WHAT IS REQUIRED
Render every line of text in the records below as a JSON array of strings, one string per line, skipping blank lines and leaving out the pictures.
-*-
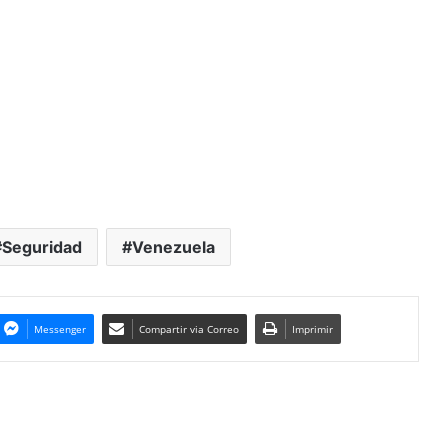
Seguridad
Venezuela
Messenger
Compartir via Correo
Imprimir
-*-
ANSWER AREA
[
  "Seguridad",
  "Venezuela",
  "Messenger",
  "Compartir via Correo",
  "Imprimir"
]